Researchers from Oregon State University wanted to learn about the general population’s adherence to healthy behaviors and how adherence levels were associated with cardiovascular disease risk factors.
This study focused on the records of 4,745 adults from the 2003–2006 National Health and Nutrition Examination Survey and in particular looked at activity levels, body composition, smoking status and nutrition intake. Physical activity was assessed via ActiGraph accelerometer, which measured exercise frequency, duration and intensity. Adults must have engaged in at least 150 minutes of moderate to vigorous physical activity weekly to meet the exercise standard. Participants underwent whole-body dual-energy X-ray absorptiometry scans to determine body fat percentage, and men and women measuring 5%–20% and 8%–30% body fat, respectively, were considered healthy. Blood tests measured smoking status. Subjects also completed a 24-hour food and fluid intake recall and were rated healthy if they adhered to USDA recommendations. The researchers then analyzed cardiovascular biomarkers such as blood pressure, cholesterol levels, fasting glucose and more.

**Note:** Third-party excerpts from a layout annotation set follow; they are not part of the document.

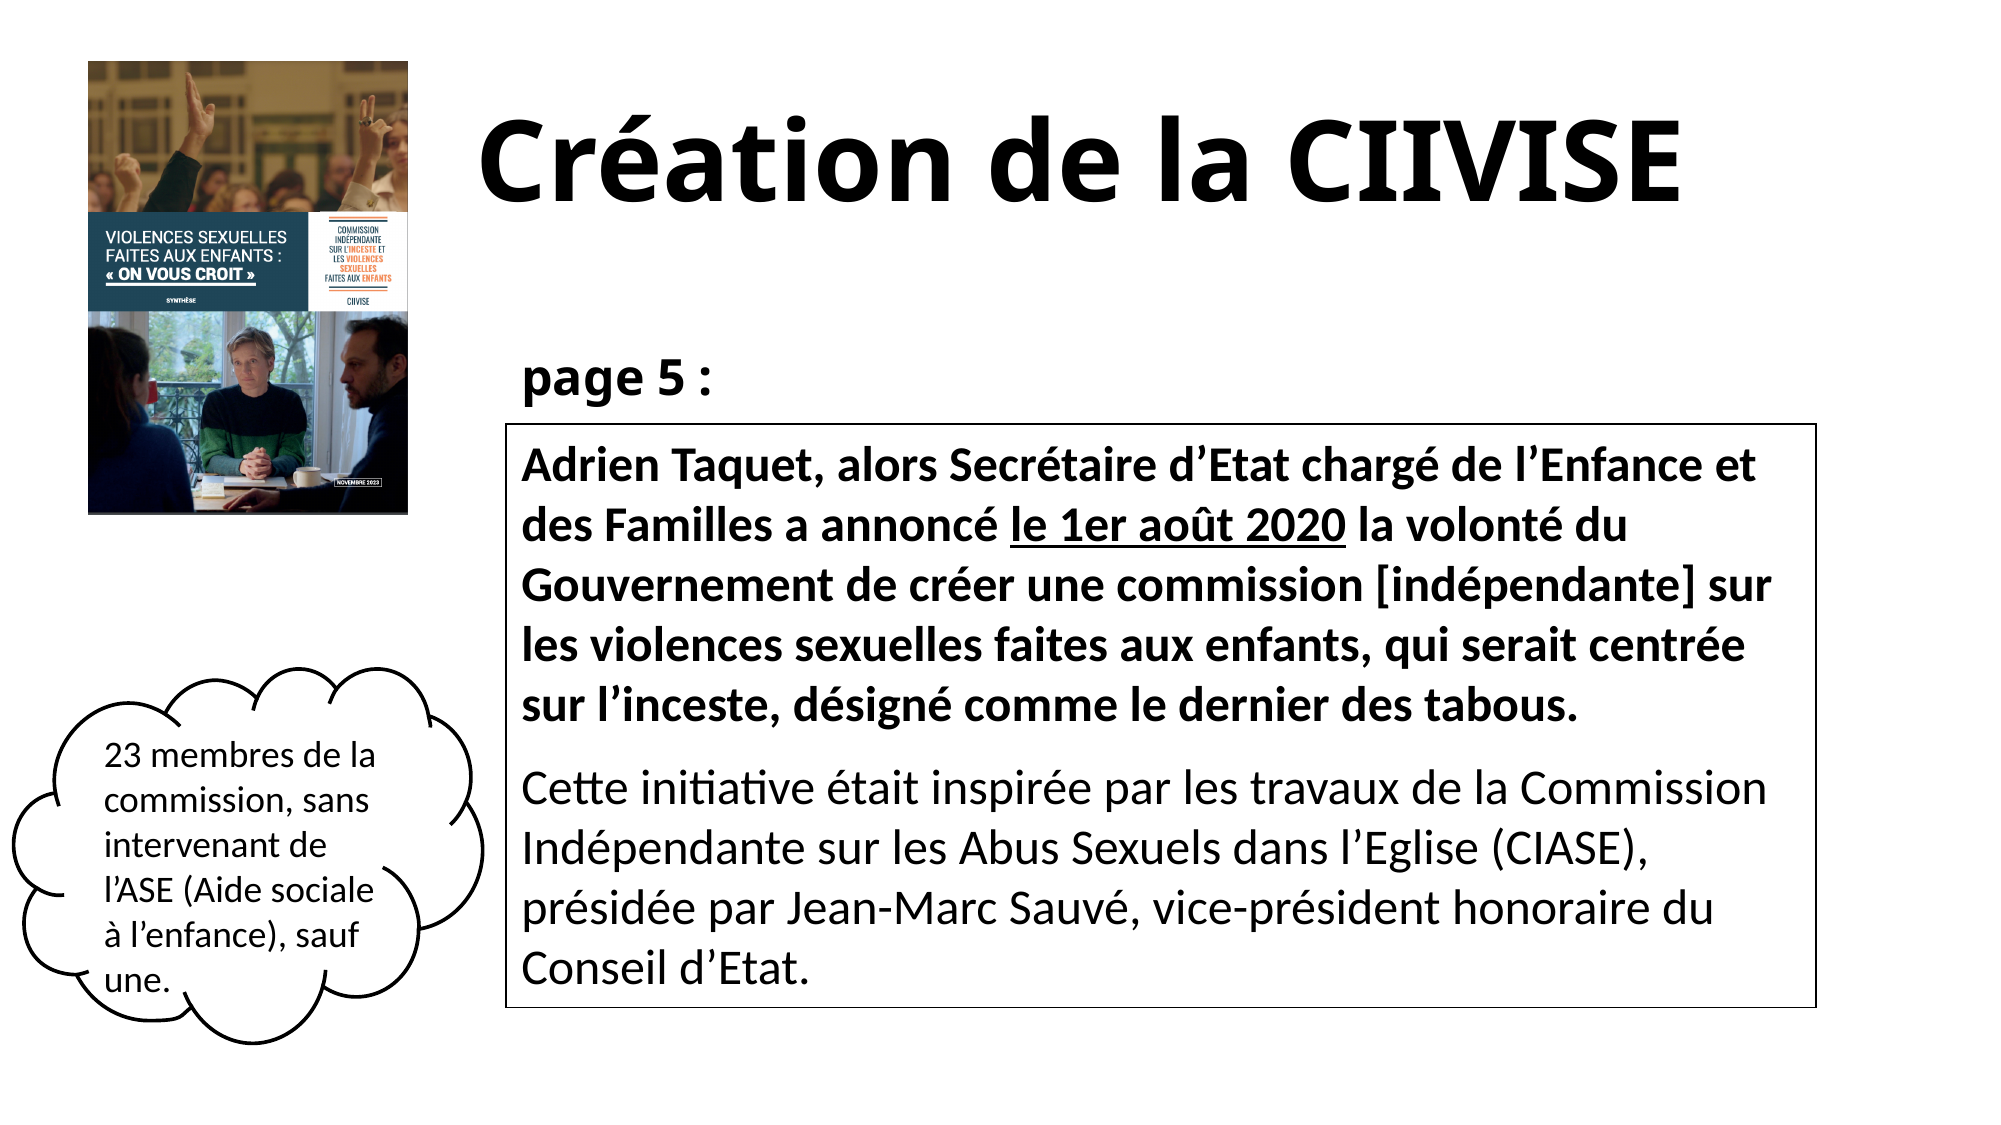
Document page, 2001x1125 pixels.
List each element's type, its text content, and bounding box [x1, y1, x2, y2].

text_box Adrien Taquet, alors Secrétaire d’Etat chargé de l’Enfance et des Familles a annoncé le 1er août 2020 la volonté du Gouvernement de créer une commission [indépendante] sur les violences sexuelles faites aux enfants, qui serait centrée sur l’inceste, désigné comme le dernier des tabous. Cette initiative était inspirée par les travaux de la Commission Indépendante sur les Abus Sexuels dans l’Eglise (CIASE), présidée par Jean-Marc Sauvé, vice-président honoraire du Conseil d’Etat. [506, 424, 1817, 1008]
picture [88, 61, 408, 515]
text_box Création de la CIIVISE [460, 81, 1790, 234]
text_box 23 membres de la commission, sans intervenant de l’ASE (Aide sociale à l’enfance), sauf une. [315, 972, 408, 1011]
text_box page 5 : [506, 337, 796, 414]
text_box 23 membres de la commission, sans intervenant de l’ASE (Aide sociale à l’enfance), sauf une. [88, 722, 408, 1011]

“Only 2.7% of all adults had all four healthy lifestyle characteristics,” the authors reported. Among participants, 72% were nonsmokers, 47% were sufficiently active, 38% ate a healthy diet and 10% had a normal body fat percentage.
“We also show that having more healthy lifestyle characteristics was associated with more favorable biomarker levels that are related to various chronic diseases,” the authors stated. “Although multiple healthy lifestyle characteristics are important, specific healthy lifestyle characteristics may explain much of the variation for several of the biomarkers.” Normal body fat percentage had the strongest correlation with healthy cholesterol levels, for example.
The authors concluded that more research is necessary to determine best practices for increasing nationwide adoption of healthy lifestyle behaviors.